Pub/Sub (Publish-Subscribe)
A messaging pattern where publishers send messages to a topic, and all subscribers to that topic receive copies. Unlike a queue, multiple consumers can receive the same message.
R
Reliability
The probability that a system performs its intended function without failure over a given period. Related to availability but distinct — a system can be available (responding) but unreliable (returning wrong results).
Replication
Copying data across multiple nodes for redundancy, availability, or read performance. Introduces the challenge of keeping replicas in sync.
REST (Representational State Transfer)
An architectural style for APIs using HTTP. Resources are identified by URLs, and operations map to HTTP verbs (GET, POST, PUT, DELETE). Widely used; stateless by design.
S
Scalability
A system's ability to handle growing load — more users, more data, more requests — without degrading performance. Horizontal and vertical scaling are the two main strategies.
Service Discovery
The mechanism by which services find each other in a dynamic environment (e.g. microservices where instances come and go). Can be client-side or server-side.
Sharding
Partitioning data across multiple databases or nodes, each responsible for a subset of the data. Enables horizontal scaling of databases.
SLA / SLO / SLI
- SLI (Service Level Indicator): A metric you measure, e.g. request latency.
- SLO (Service Level Objective): A target for that metric, e.g. 99th percentile latency < 200ms.
- SLA (Service Level Agreement): A contractual commitment to an SLO, with consequences if broken.
Stateless
A service that doesn't store any client state between requests.

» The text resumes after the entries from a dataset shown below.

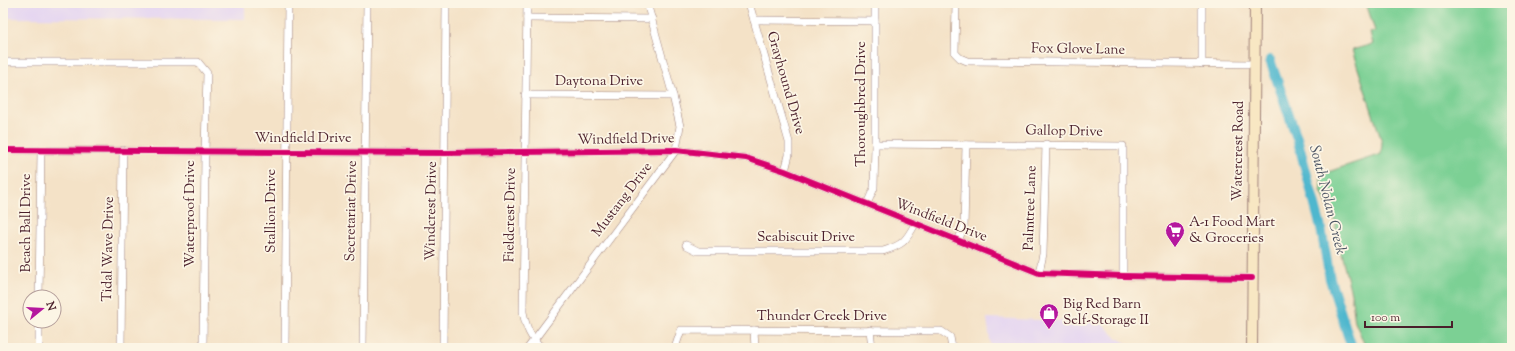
<svg xmlns="http://www.w3.org/2000/svg" width="1515" height="351" font-family="'Sorts Mill Goudy',serif">
	<style>
		.built { fill: #e3d3f2 }
		.green { fill: #7bd094; stroke: #627860 }
		.lines { fill: none; stroke-linecap: round; stroke-linejoin: round }
		.river { stroke: #50b7ce; stroke-width: 10 }
		.street-casing { stroke: #9f8079; stroke-width: 8 }
		.secondary-casing { stroke: #9f8079; stroke-width: 12 }
		.street { stroke: #fff; stroke-width: 7 }
		.secondary { stroke: #f8e7c3; stroke-width: 10 }
		.cycleway-casing { stroke: #fcf5e5; stroke-width: 8 }
		.cycleway { stroke: #d6006c; stroke-width: 6 }
		.labels { text-anchor: middle; dominant-baseline: central; stroke-width: 3.5; stroke-linejoin: round; paint-order: stroke }
		.street-label { font-size: 14px; fill: #4a1f2b; stroke: #fcf5e5 }
		.poi-label { font-size: 14px; fill: #4a1f2b; stroke: #fcf5e5; text-anchor: start }
		.water-label { font-size: 15px; font-style: italic; fill: #4c5464; stroke: #fcf5e5 }
	</style>
	<rect width="100%" height="100%" fill="#fcf5e5"/>
	<filter id="ink" filterUnits="userSpaceOnUse"><feTurbulence type="fractalNoise" baseFrequency=".025" numOctaves="2"/><feDisplacementMap in="SourceGraphic" scale="8" xChannelSelector="R" yChannelSelector="G"/><feConvolveMatrix kernelMatrix="1 2 1 2 8 2 1 2 1" color-interpolation-filters="sRGB"/></filter>
	<filter id="wash" filterUnits="userSpaceOnUse"><feTurbulence type="fractalNoise" baseFrequency=".012" numOctaves="4" result="noise"/><feDisplacementMap in="SourceGraphic" scale="16" xChannelSelector="R" yChannelSelector="G"/><feGaussianBlur stdDeviation="0.9" result="paint"/><feColorMatrix in="noise" values="0 0 0 0 0 0 0 0 0 0 0 0 0 0 0 0 0 1.4 0 .05"/><feComposite in="paint" operator="in"/></filter>
	<g filter="url(#wash)">
		<rect width="100%" height="100%" fill="#f4e2c7"/>
		<g class="built">
			<path d="M 3,3 L 245,3 L 245,19 L 3,18 Z"/>
			<path d="M 987,318 L 1101,322 L 1117,338 L 1135,348 L 991,348 Z"/>
		</g>
		<path class="green" d="M 1366,3 L 1512,3 L 1512,348 L 1366,348 L 1355,322 L 1351,293 L 1336,235 L 1336,223 L 1321,191 L 1321,176 L 1325,173 L 1381,154 L 1382,142 L 1352,50 L 1373,44 L 1370,33 L 1375,31 Z"/>
		<g class="lines">
			<path class="river" d="M 1270,60 L 1298,141 L 1321,228 L 1330,279 L 1352,348"/>
		</g>
	</g>
	<g filter="url(#ink)">
		<g class="lines">
			<g class="street-casing">
				<g id="street">
					<path d="M 527,3 L 523,312 C 526,327 530,338 542,348"/>
					<path d="M 749,3 L 789,142 L 789,155 L 785,171"/>
					<path d="M 956,3 L 955,53 L 960,58 L 967,61 L 1254,64"/>
					<path d="M 527,18 L 652,19"/>
					<path d="M 754,20 L 875,21"/>
					<path d="M 3,62 L 198,62 L 207,73 L 205,151 L 203,348"/>
					<path d="M 1202,64 L 1202,3"/>
					<path d="M 525,95 L 673,96"/>
					<path d="M 875,144 L 1123,146 L 1123,276"/>
					<path d="M 3,150 L 445,153 L 676,150 L 746,158 L 785,171 L 1039,273 L 1123,276 L 1252,278"/>
					<path d="M 867,204 L 874,188 L 875,144 L 875,3"/>
					<path d="M 958,240 L 964,228 L 966,145"/>
					<path d="M 686,245 L 698,251 L 883,251 C 903,245 906,241 915,224"/>
					<path d="M 1039,273 L 1043,254 L 1046,144"/>
					<path d="M 39,297 L 41,150"/>
					<path d="M 754,330 L 755,348"/>
					<path d="M 870,330 L 872,348"/>
					<path d="M 39,348 L 39,321"/>
					<path d="M 121,348 L 123,150"/>
					<path d="M 285,348 L 288,3"/>
					<path d="M 363,348 L 367,3"/>
					<path d="M 443,348 L 446,3"/>
					<path d="M 528,348 L 676,150 L 680,126 L 673,96 L 647,3"/>
					<path d="M 675,348 L 681,330 L 941,331 L 950,337 L 952,348"/>
				</g>
			</g>
			<g class="secondary-casing">
				<path id="secondary" d="M 1252,348 L 1255,3"/>
			</g>
			<use href="#street" class="street"/>
			<use href="#secondary" class="secondary"/>
			<g class="cycleway-casing">
				<path id="cycleway" d="M 3,150 L 445,153 L 676,150 L 746,158 L 785,171 L 1039,273 L 1123,276 L 1252,278"/>
			</g>
			<use href="#cycleway" class="cycleway"/>
		</g>
	</g>
	<defs>
		<g id="supermarket-pin" transform="scale(1)"><path d="M0 17L-7.5 6A9.5 9.5 0 1 1 7.5 6Z" fill="#b5179e" stroke="#fcf5e5"/><path d="M-6-5.5h2.5l.6 2H6L4.5 2H-2.5L-4.4-4H-6ZM-1.5 3.2a1.3 1.3 0 1 0 .1 0ZM3 3.2a1.3 1.3 0 1 0 .1 0Z" fill="#fff"/></g>
		<g id="shop-pin" transform="scale(1)"><path d="M0 17L-7.5 6A9.5 9.5 0 1 1 7.5 6Z" fill="#b5179e" stroke="#fcf5e5"/><path d="M-5-2.5h2.3a2.7 3.5 0 0 1 5.4 0H5L5.5 6h-11ZM-1.5-2.5h3a1.5 2.3 0 0 0-3 0Z" fill="#fff"/></g>
	</defs>
	<g fill-rule="evenodd">
		<use href="#supermarket-pin" x="1175" y="231"/>
		<use href="#shop-pin" x="1049" y="313"/>
	</g>
	<g class="labels">
		<g class="street-label">
			<text transform="translate(1078 50) rotate(1)">Fox Glove Lane</text>
			<text x="599" y="82">Daytona Drive</text>
			<text transform="translate(785 83) rotate(74)">Grayhound Drive</text>
			<text transform="translate(862 104) rotate(-90)">Thoroughbred Drive</text>
			<text transform="translate(1064 132) rotate(1)">Gallop Drive</text>
			<text x="303" y="139">Windfield Drive</text>
			<text transform="translate(626 140) rotate(-1)">Windfield Drive</text>
			<text transform="translate(1239 151) rotate(-89)">Watercrest Road</text>
			<text transform="translate(623 200) rotate(-53)">Mustang Drive</text>
			<text transform="translate(1031 208) rotate(-88)">Palmtree Lane</text>
			<text transform="translate(272 211) rotate(-90)">Stallion Drive</text>
			<text transform="translate(352 211) rotate(-89)">Secretariat Drive</text>
			<text transform="translate(432 211) rotate(-89)">Windcrest Drive</text>
			<text transform="translate(191 214) rotate(-90)">Waterproof Drive</text>
			<text transform="translate(511 215) rotate(-89)">Fieldcrest Drive</text>
			<text transform="translate(941 221) rotate(21)">Windfield Drive</text>
			<text transform="translate(27 223) rotate(-90)">Beach Ball Drive</text>
			<text x="806" y="238">Seabiscuit Drive</text>
			<text transform="translate(109 249) rotate(-89)">Tidal Wave Drive</text>
			<text x="822" y="317">Thunder Creek Drive</text>
		</g>
		<g class="poi-label">
			<text x="1189" y="223">A-1 Food Mart<tspan x="1189" dy="16">&amp; Groceries</tspan></text>
			<text x="1063" y="305">Big Red Barn<tspan x="1063" dy="16">Self-Storage II</tspan></text>
		</g>
		<g class="water-label">
			<text transform="translate(1327 200) rotate(76)">South Nolan Creek</text>
		</g>
	</g>
	<rect width="1515" height="351" fill="none" stroke="#fcf5e5" stroke-width="16"/>
	<g transform="translate(42 309) rotate(72)"><circle r="19" fill="#fcf5e5" stroke="#b59f9b"/>
	<path d="M0-3L7 15L0 10L-7 15Z" fill="#b5179e"/>
	<text y="-6" font-size="11" font-weight="bold" text-anchor="middle" fill="#4a1f2b">N</text>
	</g>
	<path d="M1365 321v6h87v-6" fill="none" stroke="#4a1f2b" stroke-width="2"/>
	<text x="1371" y="321" font-size="12" fill="#4a1f2b" stroke="#fcf5e5" stroke-width="3" paint-order="stroke">100 m</text>
</svg>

Each request contains everything the server needs to process it. Stateless services are much easier to scale horizontally.
T
Throughput
The number of requests a system can handle per unit of time. Often in tension with latency — optimizing for one can hurt the other.
Trade-off
Every architectural decision involves giving something up to gain something else. Speed vs. consistency. Simplicity vs. flexibility. Cost vs. resilience. Recognizing and articulating trade-offs is the core skill of an architect.
V
Vertical Scaling (Scale Up)
Adding more resources (CPU, RAM) to an existing machine. Simpler than horizontal scaling but has hard limits and creates a single point of failure.
💡 Tip: When you encounter a term in this collection that isn't here, that's a good sign — look it up, understand its trade-offs, and it'll stick better than any definition could make it.